Despite what homosexual activists and many of their media allies claim, the battle for the legal definition of marriage in North Carolina is far from over, and people of faith should not capitulate their First Amendment right to religious liberty to the court-ordered redefinition of marriage. Leading lawmakers are working on legislation aimed at protecting the constitutional rights of people of faith on the issue of marriage, and the legal fight over North Carolina’s marriage protection laws is still alive in the courts.

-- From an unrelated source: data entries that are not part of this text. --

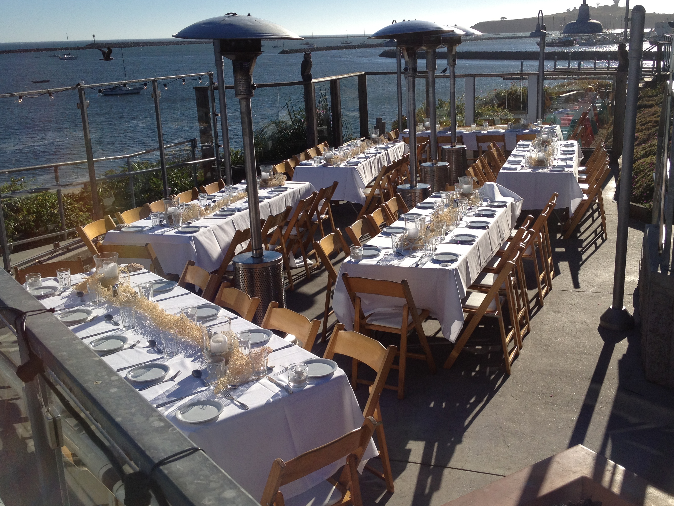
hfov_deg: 44.7
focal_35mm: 42
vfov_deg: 34.3
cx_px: 380
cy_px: 238
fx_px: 818
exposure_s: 1/2762
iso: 64
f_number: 2.4
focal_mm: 4.28
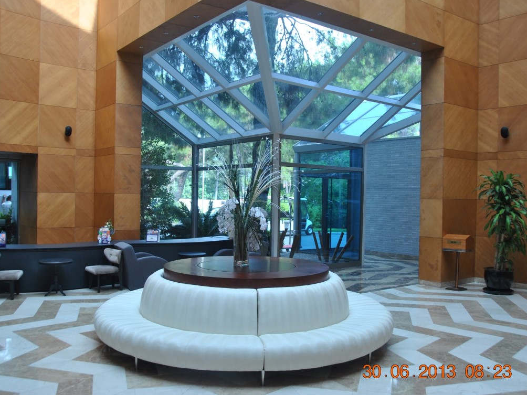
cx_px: 268
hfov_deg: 55.3
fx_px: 502
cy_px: 200
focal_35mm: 33
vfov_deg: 42.9
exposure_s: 1/80
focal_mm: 20
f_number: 4.5
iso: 200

At a rally at the Rockingham County Courthouse on October 21, Senate Leader Phil Berger (R-Rockingham) announced plans to introduce legislation in the 2015 “long” legislative session “that would give clear protection to the religious beliefs-and the jobs-of magistrates, registers of deeds and their employees who, for reasons of faith, decline to participate in same-sex marriage ceremonies.” Sen. Berger told a crowd of hundreds of traditional marriage supporters that he was concerned by recent events, including in his home county, involving local magistrates or registers of deeds being forced to participate in same sex wedding ceremonies or lose their jobs. Joining Sen. Berger at the event was former Rockingham County Magistrate John Kallam Jr., who recently resigned his 12-year post after a chief district court judge told him he must perform same-sex weddings regardless of his religious beliefs. “I was basically told that you will do this or you will be fired,” Kallam said at the event, according to the Greensboro News and Record.

“The court’s expansion of the freedoms of some should not violate the well-recognized constitutional rights of others,” Berger said in a statement. “Complying with the new marriage law imposed by the courts should not require our state employees to compromise their core religious beliefs and First Amendment rights in order to protect their livelihoods.”

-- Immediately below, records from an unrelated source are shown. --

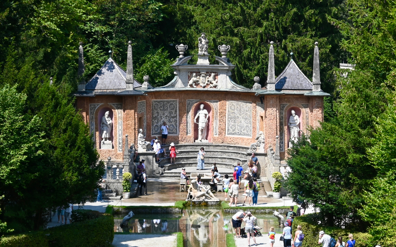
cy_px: 120
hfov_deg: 15.9
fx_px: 1414
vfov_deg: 10.0
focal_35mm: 131
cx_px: 234
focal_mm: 50
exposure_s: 1/320
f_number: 6.3
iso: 100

The escalating concerns over religious freedom also open up a new “front” in the legal battle to preserve marriage in North Carolina, according Lt. Governor Dan Forest. In an October 22 blog post, Forest predicted a “showdown between the state and federal systems as to which court, outside the Supreme Court of the United States, has the legal authority to rule on North Carolina’s marriage amendment.” Forest noted that all it would take is just one magistrate to “legally challenge” last week’s guidance memo from the N.C. Administrative Office of the Courts that said magistrates had to perform same-sex weddings or face penalties, including the loss of their jobs. As Lt. Gov. Forest explains, the memo to magistrates could be challenged on the grounds that it violates their constitutional right to religious liberty, and that it directs them to “contravene the North Carolina Constitution by performing a ceremony that is not recognized by law, and is in fact, prohibited by the marriage amendment.”

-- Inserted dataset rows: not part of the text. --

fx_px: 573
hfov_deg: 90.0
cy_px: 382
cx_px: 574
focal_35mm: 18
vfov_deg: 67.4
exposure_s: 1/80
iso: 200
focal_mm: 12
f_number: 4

“You may wonder how that is possible after [a federal judge’s] ruling purporting to strike down our amendment,” Forest writes. “That is one of the beauties of federalism. As succinctly stated by North Carolina’s Supreme Court in the case of State v. McDowell: ‘A state court should exercise and apply its own independent judgment, treating, of course, decisions of the United States Supreme Court as binding and according to decisions of lower federal courts such persuasiveness as these decisions might reasonably command.’ North Carolina case law is clear. Decisions of the Fourth Circuit and federal district courts, while persuasive, are not binding on state courts.”

The bottom line is that pro-family citizens should not lose heart because the battle for marriage in North Carolina is not over. We must continue to stand up for marriage as only the union of one man and one woman, and vigorously defend our constitutional right to freely express, live, and teach our values to this and the next generation.